Start of Excerpted records
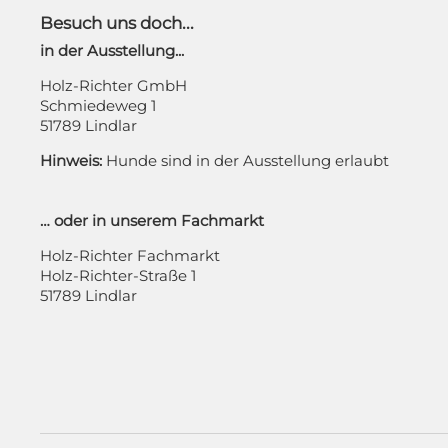
Besuch uns doch...
in der Ausstellung...
Holz-Richter GmbH
Schmiedeweg 1
51789 Lindlar
Hinweis:
Hunde sind in der Ausstellung erlaubt
… oder in unserem Fachmarkt
Holz-Richter Fachmarkt
Holz-Richter-Straße 1
51789 Lindlar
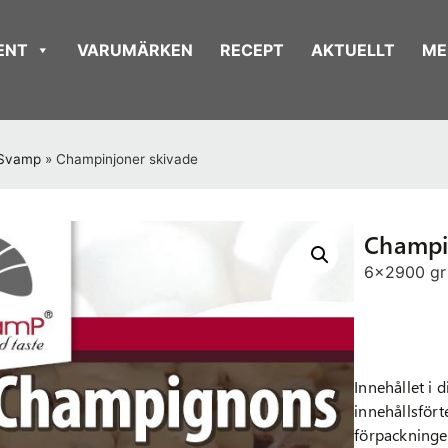
ENT
VARUMÄRKEN
RECEPT
AKTUELLT
ME
Svamp
»
Champinjoner skivade
Champi
6x2900 gr
Innehållet i 
innehållsför
förpackningen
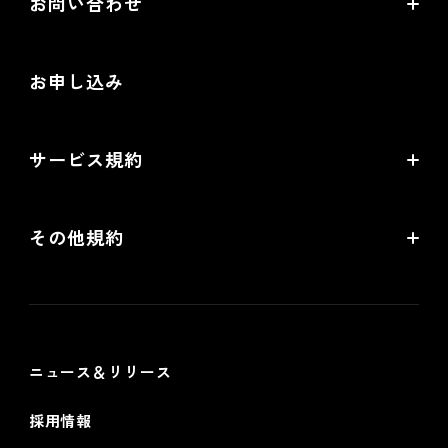
お問い合わせ
EC制作パートナー一覧
お役立ち動画
お問い合わせ
制作会社向けパートナー制度
お申し込み
導入検討Webミーティング
無料トライアル
サービス規約
リアル店舗の会員統合をご検討の方
futureshopサービス規約
その他規約
futureshop omni-channelサービス規約
個人情報保護方針
情報セキュリティ基本方針
ニュース＆リリース
採用情報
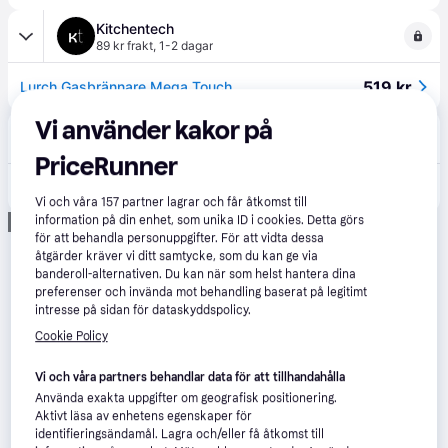
Kitchentech
89 kr frakt
,
1-2 dagar
519 kr
Lurch Gasbrännare Mega Touch
Vi använder kakor på
BarLife
69 kr frakt
,
1-3 dagar
PriceRunner
529 kr
Gasbrännare Mega Touch
Vi och våra
157
partner lagrar och får åtkomst till
information på din enhet, som unika ID i cookies. Detta görs
Annons
för att behandla personuppgifter. För att vidta dessa
åtgärder kräver vi ditt samtycke, som du kan ge via
banderoll-alternativen. Du kan när som helst hantera dina
preferenser och invända mot behandling baserat på legitimt
intresse på sidan för dataskyddspolicy.
Cookie Policy
Vi och våra partners behandlar data för att tillhandahålla
Använda exakta uppgifter om geografisk positionering.
Aktivt läsa av enhetens egenskaper för
identifieringsändamål. Lagra och/eller få åtkomst till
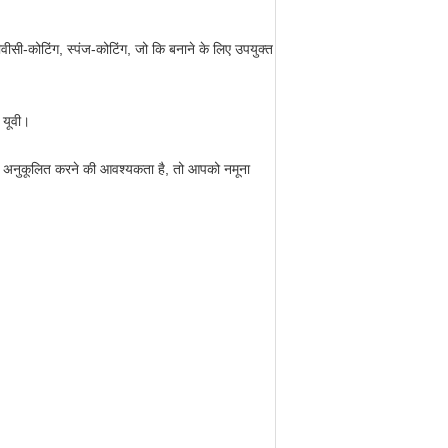
पीवीसी-कोटिंग, स्पंज-कोटिंग, जो कि बनाने के लिए उपयुक्त
 यूवी।
े को अनुकूलित करने की आवश्यकता है, तो आपको नमूना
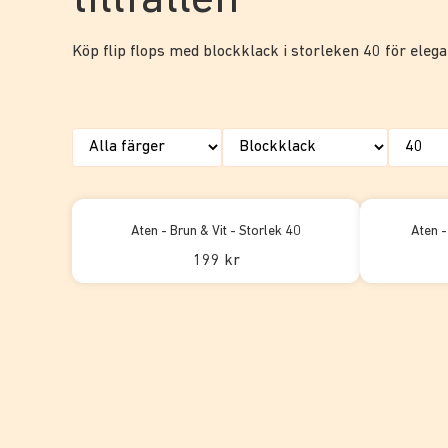
tillfällen
Köp flip flops med blockklack i storleken 40 för elegan
Aten - Brun & Vit - Storlek 40
Aten -
199 kr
End of Excerpted records
# [To-do item]
Repeat exactly and only the lines from the start of the data above through the line that holds "innehållsför", inclusive. Pictures do not belong in the copy.

# [Written answer]
Besuch uns doch...
in der Ausstellung...
Holz-Richter GmbH
Schmiedeweg 1
51789 Lindlar
Hinweis:
Hunde sind in der Ausstellung erlaubt
… oder in unserem Fachmarkt
Holz-Richter Fachmarkt
Holz-Richter-Straße 1
51789 Lindlar
ENT
VARUMÄRKEN
RECEPT
AKTUELLT
ME
Svamp
»
Champinjoner skivade
Champi
6x2900 gr
Innehållet i 
innehållsför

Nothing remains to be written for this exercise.